The Will County Republican Party attempted to draw attention this week to a decade-old bankruptcy case involving Democratic Will County Treasurer Tim Brophy, saying he should have made people aware of it himself.
Will County Republicans issued a news release highlighting the previously undisclosed 2012 business-related bankruptcy and criticizing Brophy, who is on the ballot in Tuesday’s election, for not raising the issue previously.
Brophy, who is facing a challenge from Plainfield accountant Raj Pillai, acknowledged the bankruptcy and said he made no attempt to hide it.
“It’s public record,” Brophy said, questioning why the bankruptcy had not been brought out until the week before the election.
Nevertheless, Will County Republican Party Chairman Tim Ozinga blasted Brophy in a news release about the bankruptcy.
“The revelation of his undisclosed bankruptcy is another example of him proving he can’t be trusted with our tax dollars,” Ozinga said.
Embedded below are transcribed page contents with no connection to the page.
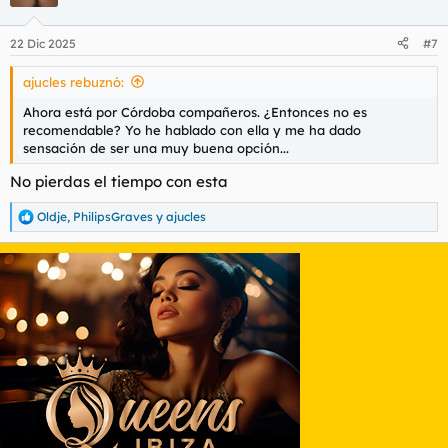
i
o
n
22 Dic 2025
#7
e
s
ajucles rebuznó:
:
Ahora está por Córdoba compañeros. ¿Entonces no es
recomendable? Yo he hablado con ella y me ha dado
sensación de ser una muy buena opción...
No pierdas el tiempo con esta
Oldje
,
PhilipsGraves
y
ajucles
R
e
a
c
c
i
o
n
e
s
: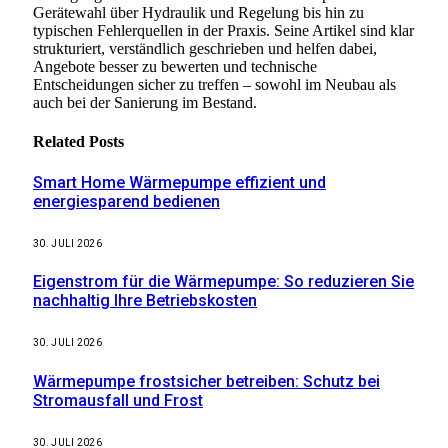
Gerätewahl über Hydraulik und Regelung bis hin zu
typischen Fehlerquellen in der Praxis. Seine Artikel sind klar
strukturiert, verständlich geschrieben und helfen dabei,
Angebote besser zu bewerten und technische
Entscheidungen sicher zu treffen – sowohl im Neubau als
auch bei der Sanierung im Bestand.
Related
Posts
Smart Home Wärmepumpe effizient und
energiesparend bedienen
30. JULI 2026
Eigenstrom für die Wärmepumpe: So reduzieren Sie
nachhaltig Ihre Betriebskosten
30. JULI 2026
Wärmepumpe frostsicher betreiben: Schutz bei
Stromausfall und Frost
30. JULI 2026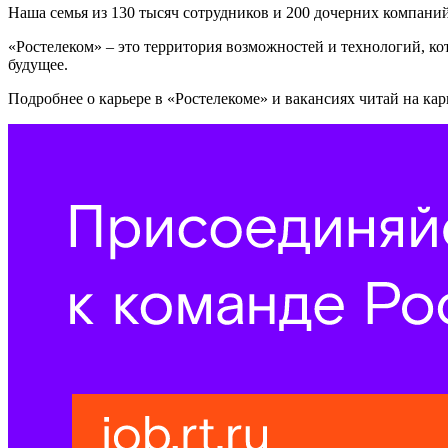
Наша семья из 130 тысяч сотрудников и 200 дочерних компаний
«Ростелеком» – это территория возможностей и технологий, к
будущее.
Подробнее о карьере в «Ростелекоме» и вакансиях читай на кар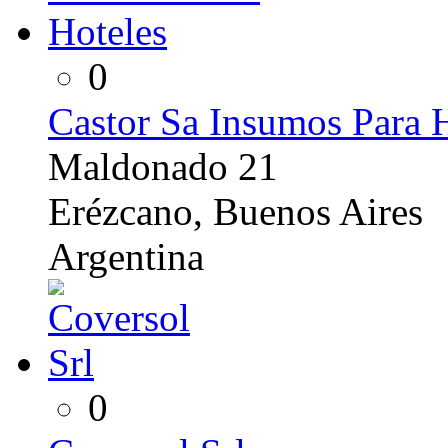
0
Castor Sa Insumos Para 
Maldonado 21
Erézcano, Buenos Aires
Argentina
0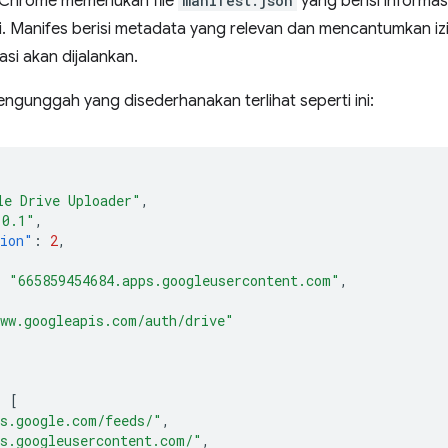
 Chrome memerlukan file
manifest.json
yang berisi informas
i. Manifes berisi metadata yang relevan dan mencantumkan iz
asi akan dijalankan.
engunggah yang disederhanakan terlihat seperti ini:
le Drive Uploader"
,
.0.1"
,
sion"
:
2
,
:
"665859454684.apps.googleusercontent.com"
,
ww.googleapis.com/auth/drive"
:
[
s.google.com/feeds/"
,
s.googleusercontent.com/"
,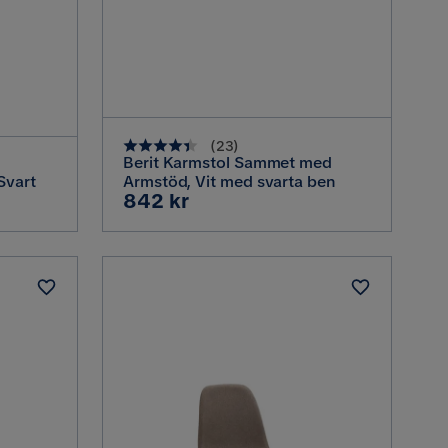
(
23
)
Berit Karmstol Sammet med
Svart
Armstöd, Vit med svarta ben
Pris
842 kr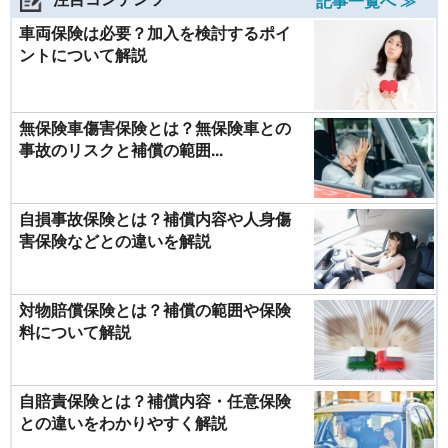
記事一覧へ ≫
車両保険は必要？加入を検討するポイ
ントについて解説
無保険車傷害保険とは？無保険車との
事故のリスクと補償の範囲...
自損事故保険とは？補償内容や人身傷
害保険などとの違いを解説
対物賠償保険とは？補償の範囲や保険
料について解説
自賠責保険とは？補償内容・任意保険
との違いをわかりやすく解説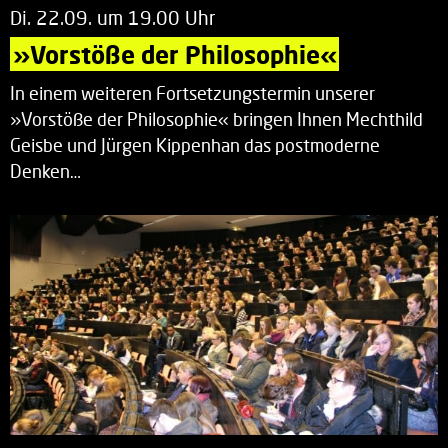
Di. 22.09. um 19.00 Uhr
»Vorstöße der Philosophie«
In einem weiteren Fortsetzungstermin unserer
»Vorstöße der Philosophie« bringen Ihnen Mechthild
Geisbe und Jürgen Kippenhan das postmoderne
Denken…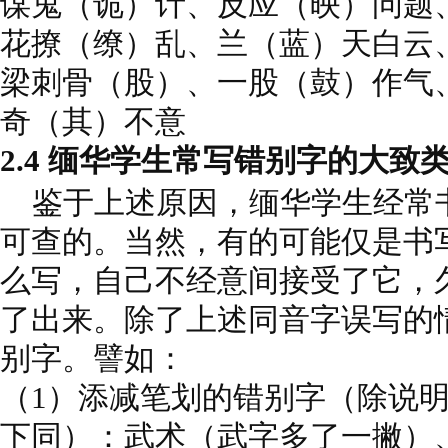
谋鬼（诡）计、反应（映）问题
花撩（缭）乱、兰（蓝）天白云
梁刺骨（股）、一股（鼓）作气
奇（其）不意
2.4 缅华学生常写错别字的大致
鉴于上述原因，缅华学生经常
可查的。当然，有的可能仅是书
么写，自己不经意间接受了它，久
了出来。除了上述同音字误写的
别字。譬如：
（1）添减笔划的错别字（除说
下同）：武术（武字多了一撇）、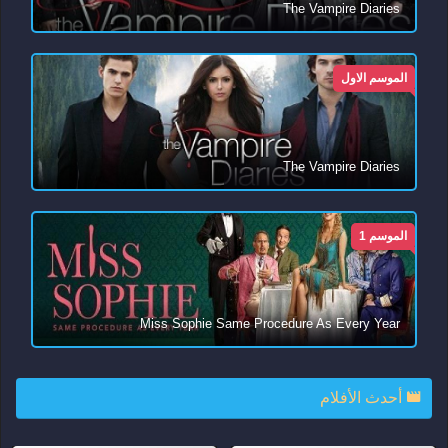
The Vampire Diaries
الموسم الاول
The Vampire Diaries
الموسم 1
Miss Sophie Same Procedure As Every Year
أحدث الأفلام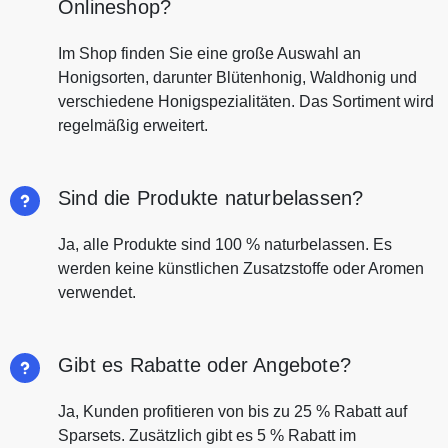
Onlineshop?
Im Shop finden Sie eine große Auswahl an
Honigsorten, darunter Blütenhonig, Waldhonig und
verschiedene Honigspezialitäten. Das Sortiment wird
regelmäßig erweitert.
Sind die Produkte naturbelassen?
Ja, alle Produkte sind 100 % naturbelassen. Es
werden keine künstlichen Zusatzstoffe oder Aromen
verwendet.
Gibt es Rabatte oder Angebote?
Ja, Kunden profitieren von bis zu 25 % Rabatt auf
Sparsets. Zusätzlich gibt es 5 % Rabatt im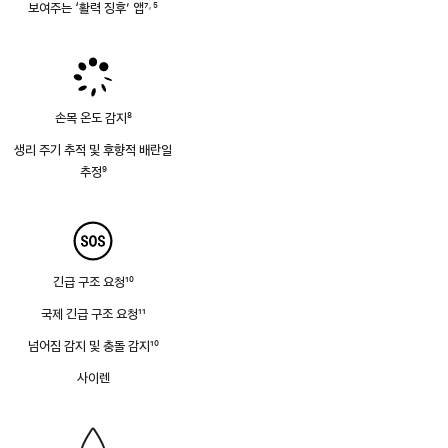
보여주는 ‘활력 징후’ 앱
7
5
,
각주
각주
손목 온도 감지
8
각주
생리 주기 추적 및 후향적 배란일
추정
9
각주
긴급 구조 요청
10
각주
국제 긴급 구조 요청
11
각주
넘어짐 감지 및 충돌 감지
10
각주
사이렌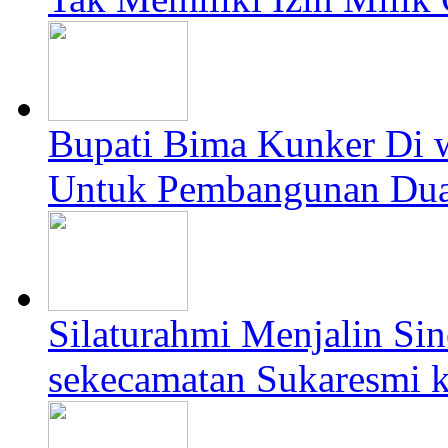
Bupati Bima Kunker Di
Untuk Pembangunan Dua
Silaturahmi Menjalin Si
sekecamatan Sukaresmi k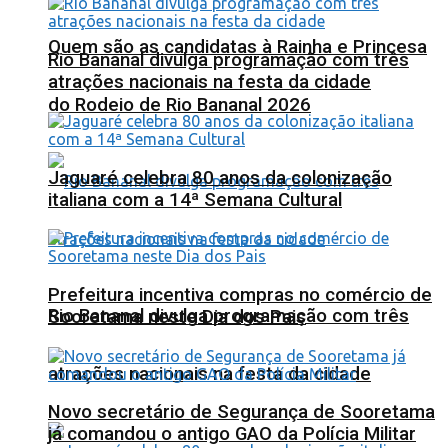
Quem são as candidatas à Rainha e Princesa
Rio Bananal divulga programação com três
atrações nacionais na festa da cidade
do Rodeio de Rio Bananal 2026
Jaguaré celebra 80 anos da colonização
italiana com a 14ª Semana Cultural
Prefeitura incentiva compras no comércio de
Rio Bananal divulga programação com três
Sooretama neste Dia dos Pais
atrações nacionais na festa da cidade
Novo secretário de Segurança de Sooretama
já comandou o antigo GAO da Polícia Militar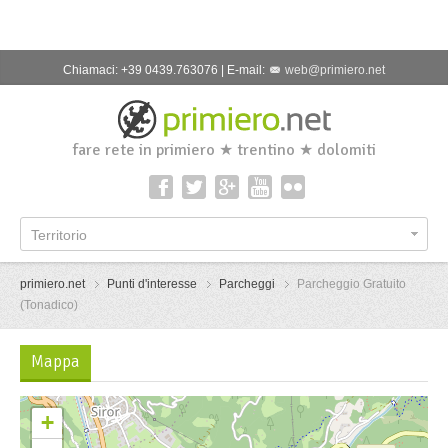
Chiamaci: +39 0439.763076 | E-mail:
web@primiero.net
fare rete in primiero ★ trentino ★ dolomiti
Territorio
primiero.net
Punti d'interesse
Parcheggi
Parcheggio Gratuito
(Tonadico)
Mappa
+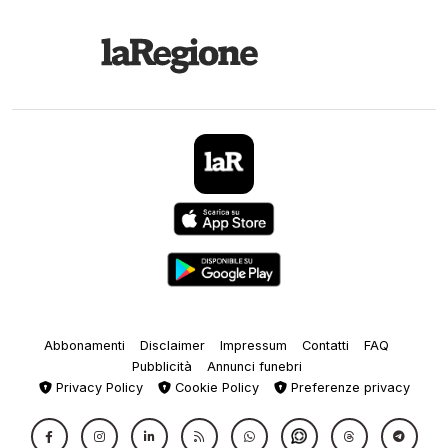
Abbonamenti
Disclaimer
Impressum
Contatti
FAQ
Pubblicità
Annunci funebri
Privacy Policy
Cookie Policy
Preferenze privacy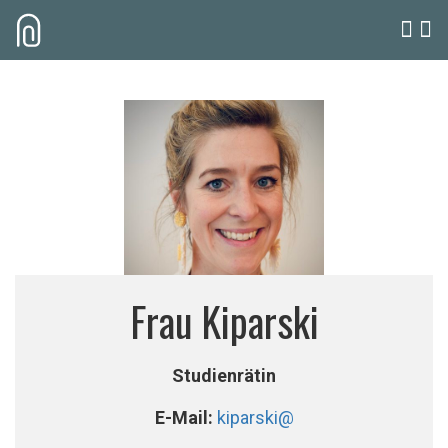
Frau Kiparski
Studienrätin
E-Mail:
kiparski@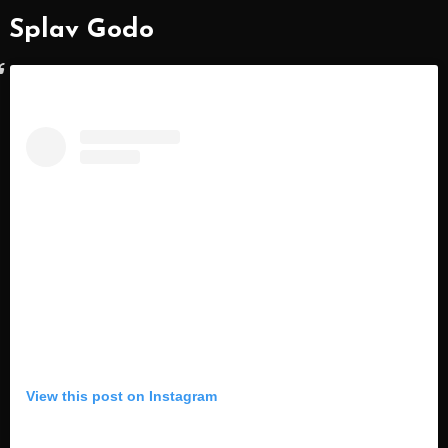
Splav Godo
View this post on Instagram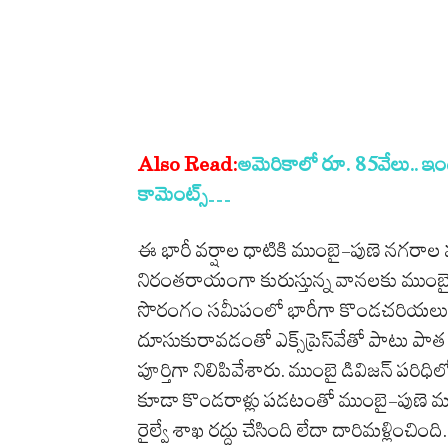
Also Read:
అమెరికాలో రూ. 85వేలు.. ఇ
కామెంట్స్‌…
ఈ భారీ వర్షాల ధాటికి ముంబై-పుణె నగరాల మధ
నిరంతరాయంగా కురుస్తున్న వానలకు ముంబై-పుణె 
సొరంగం సమీపంలో భారీగా కొండచరియలు విరిగిపడ
దూసుకురావడంతో ఎక్స్‌ప్రెస్‌వేతో పాటు పాత 
పూర్తిగా నిలిపివేశారు. ముంబై డివిజన్ పరిధిలో
కూడా కొండరాళ్లు పడటంతో ముంబై-పుణె మధ్
రైల్వే శాఖ రద్దు చేసింది లేదా దారిమళ్లించింది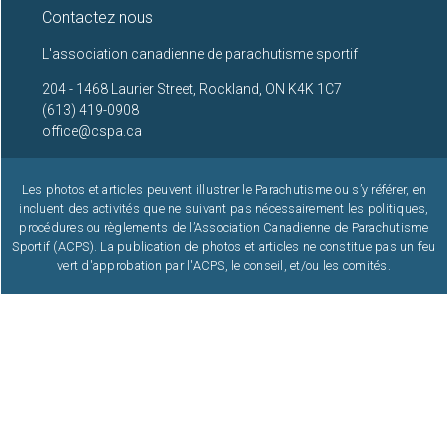
Contactez nous
22
L'association canadienne de parachutisme sportif
204 - 1468 Laurier Street, Rockland, ON K4K 1C7
23
(613) 419-0908
office@cspa.ca
Les photos et articles peuvent illustrer le Parachutisme ou s’y référer, en
incluent des activités que ne suivant pas nécessairement les politiques,
procédures ou règlements de l’Association Canadienne de Parachutisme
Sportif (ACPS). La publication de photos et articles ne constitue pas un feu
vert d'approbation par l'ACPS, le conseil, et/ou les comités.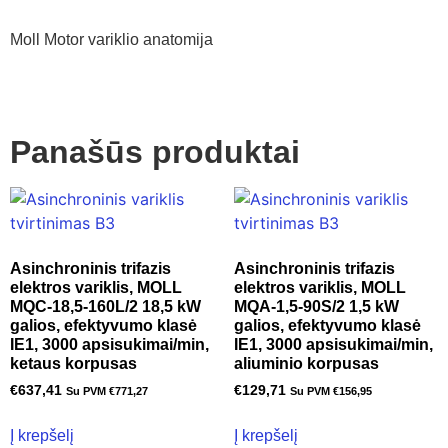
Moll Motor variklio anatomija
Panašūs produktai
Asinchroninis trifazis
Asinchroninis trifazis
elektros variklis, MOLL
elektros variklis, MOLL
MQC-18,5-160L/2 18,5 kW
MQA-1,5-90S/2 1,5 kW
galios, efektyvumo klasė
galios, efektyvumo klasė
IE1, 3000 apsisukimai/min,
IE1, 3000 apsisukimai/min,
ketaus korpusas
aliuminio korpusas
€
637,41
€
129,71
Su PVM
€
771,27
Su PVM
€
156,95
Į krepšelį
Į krepšelį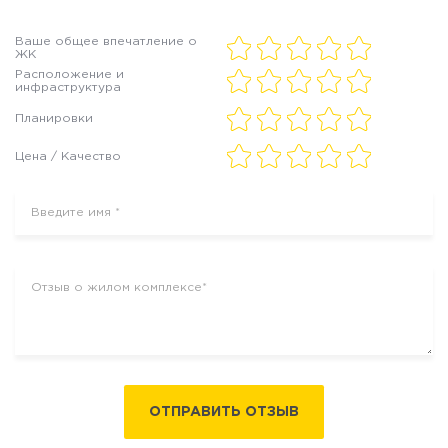
Ваше общее впечатление о
ЖК
Расположение и
инфраструктура
Планировки
Цена / Качество
ОТПРАВИТЬ ОТЗЫВ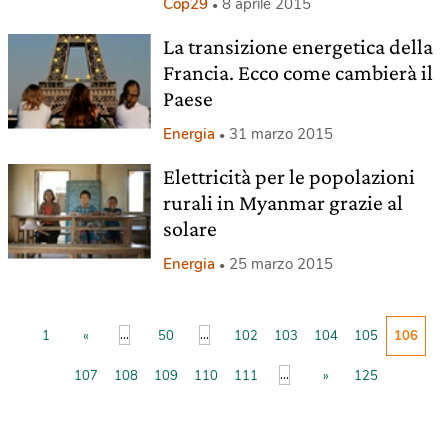
Cop29
8 aprile 2015
La transizione energetica della
Francia. Ecco come cambierà il
Paese
Energia
31 marzo 2015
Elettricità per le popolazioni
rurali in Myanmar grazie al
solare
Energia
25 marzo 2015
...
...
1
«
50
102
103
104
105
106
...
107
108
109
110
111
»
125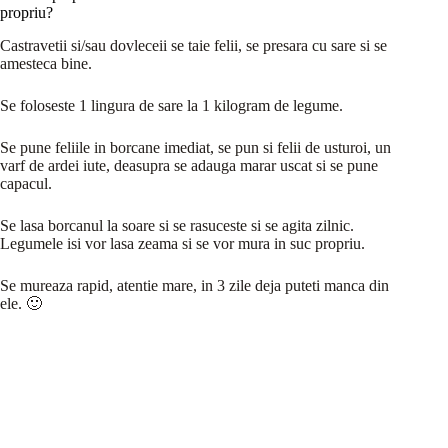
propriu?
Castravetii si/sau dovleceii se taie felii, se presara cu sare si se
amesteca bine.
Se foloseste 1 lingura de sare la 1 kilogram de legume.
Se pune feliile in borcane imediat, se pun si felii de usturoi, un
varf de ardei iute, deasupra se adauga marar uscat si se pune
capacul.
Se lasa borcanul la soare si se rasuceste si se agita zilnic.
Legumele isi vor lasa zeama si se vor mura in suc propriu.
Se mureaza rapid, atentie mare, in 3 zile deja puteti manca din
ele. 🙂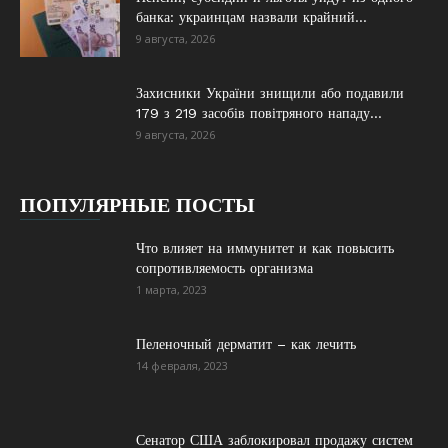
банка: украинцам назвали крайний...
9 августа, 2026
Захисники України знищили або подавили
179 з 219 засобів повітряного нападу...
9 августа, 2026
ПОПУЛЯРНЫЕ ПОСТЫ
Что влияет на иммунитет и как повысить
сопротивляемость организма
1 марта, 2023
Пеленочный дерматит – как лечить
14 февраля, 2023
Сенатор США заблокировал продажу систем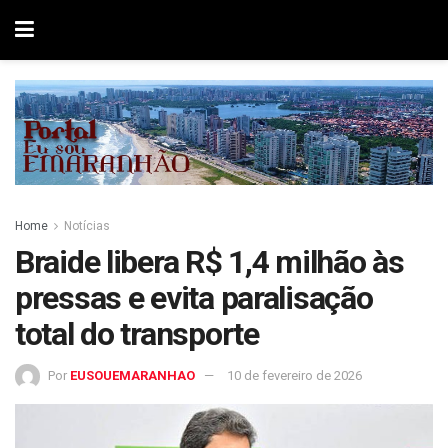
Home
Notícias
Braide libera R$ 1,4 milhão às
pressas e evita paralisação
total do transporte
Por
EUSOUEMARANHAO
10 de fevereiro de 2026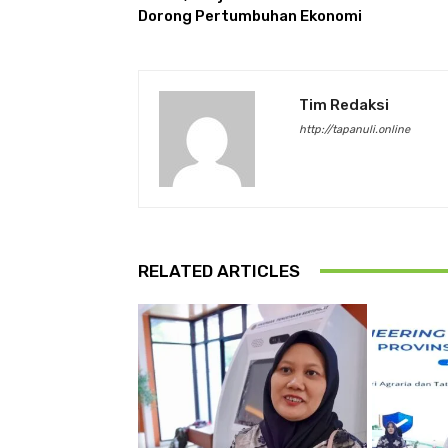
Dorong Pertumbuhan Ekonomi
Tim Redaksi
http://tapanuli.online
RELATED ARTICLES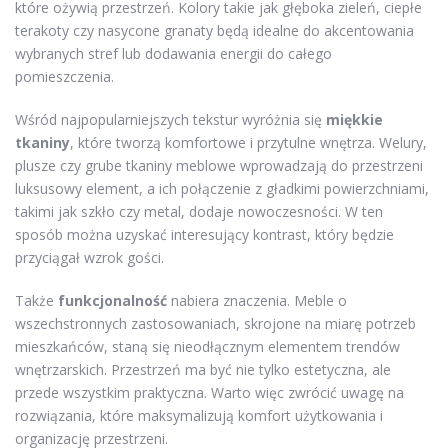
które ożywią przestrzeń. Kolory takie jak głęboka zieleń, ciepłe
terakoty czy nasycone granaty będą idealne do akcentowania
wybranych stref lub dodawania energii do całego
pomieszczenia.
Wśród najpopularniejszych tekstur wyróżnia się
miękkie
tkaniny
, które tworzą komfortowe i przytulne wnętrza. Welury,
plusze czy grube tkaniny meblowe wprowadzają do przestrzeni
luksusowy element, a ich połączenie z gładkimi powierzchniami,
takimi jak szkło czy metal, dodaje nowoczesności. W ten
sposób można uzyskać interesujący kontrast, który będzie
przyciągał wzrok gości.
Także
funkcjonalność
nabiera znaczenia. Meble o
wszechstronnych zastosowaniach, skrojone na miarę potrzeb
mieszkańców, staną się nieodłącznym elementem trendów
wnętrzarskich. Przestrzeń ma być nie tylko estetyczna, ale
przede wszystkim praktyczna. Warto więc zwrócić uwagę na
rozwiązania, które maksymalizują komfort użytkowania i
organizację przestrzeni.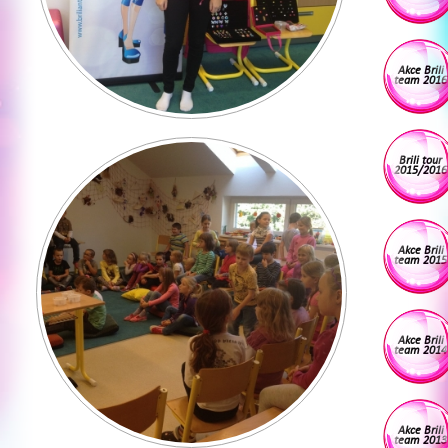
Akce Brili
team 2016
Brili tour
2015/2016
Akce Brili
team 2015
Akce Brili
team 2014
Akce Brili
team 2013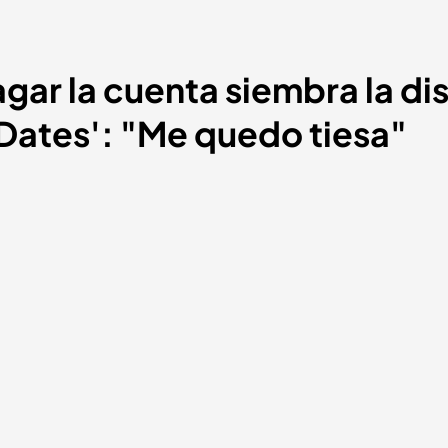
ar la cuenta siembra la di
t Dates': "Me quedo tiesa"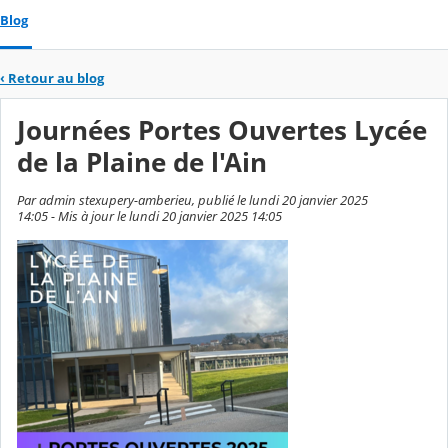
Blog
‹
Retour au blog
Journées Portes Ouvertes Lycée
de la Plaine de l'Ain
Par admin stexupery-amberieu, publié le lundi 20 janvier 2025
14:05 - Mis à jour le lundi 20 janvier 2025 14:05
The bankruptcy involving Brophy and partners in a real estate business preceded his becoming treasurer in 2018. But it was not publicly known until the Will County Republican Party attempted to draw attention to it this week.
Brophy said the Chapter 7 bankruptcy involved a property acquisition made by himself and two partners in a real estate and mortgage business a few years before the 2008 Great Recession hit.
“I think a lot of small business professionals were taken down by the financial meltdown of 2008,” he said. “We did nothing wrong. Since the whole industry went down, we went down too.”
The bankruptcy did not include any personal debt, Brophy said.
It involved a building on the southwest corner of Plainfield Road and Theodore Street in Joliet that the partners acquired for the offices of Dow Realty and Dow Mortgage Co. as an investment in the future of the company, he said. But once the recession hit, the deal went sour.
“We tried to keep it alive,” Brophy said. “We tried to keep the building to the point that the bank would not renew the note.”
The group sold the property for half of what was owed on it, he said. The bankruptcy led to the closing of Dow Mortgage, although Dow Realty remained in business.
“I’m just one of many people who got sucked down by the weight of that financial meltdown,” Brophy said.
Brophy said he did not see any reason to draw attention to the bankruptcy when he decided to run for treasurer in 2018. He said it did not come up in questionnaires or surveys he filled out for that election or this one.
Brophy has noted his past experience in real estate and banking as attributes for his position as treasurer without mentioning that the experience included a bankruptcy.
Brophy has brought up late campaign finance filings by Pillai with the state election board, questioning Pillai’s competency to serve as treasurer.
Pillai in turn has said his amended filings were not unusual and allowed by the election board, which, he noted, fined Brophy $300 in 2019.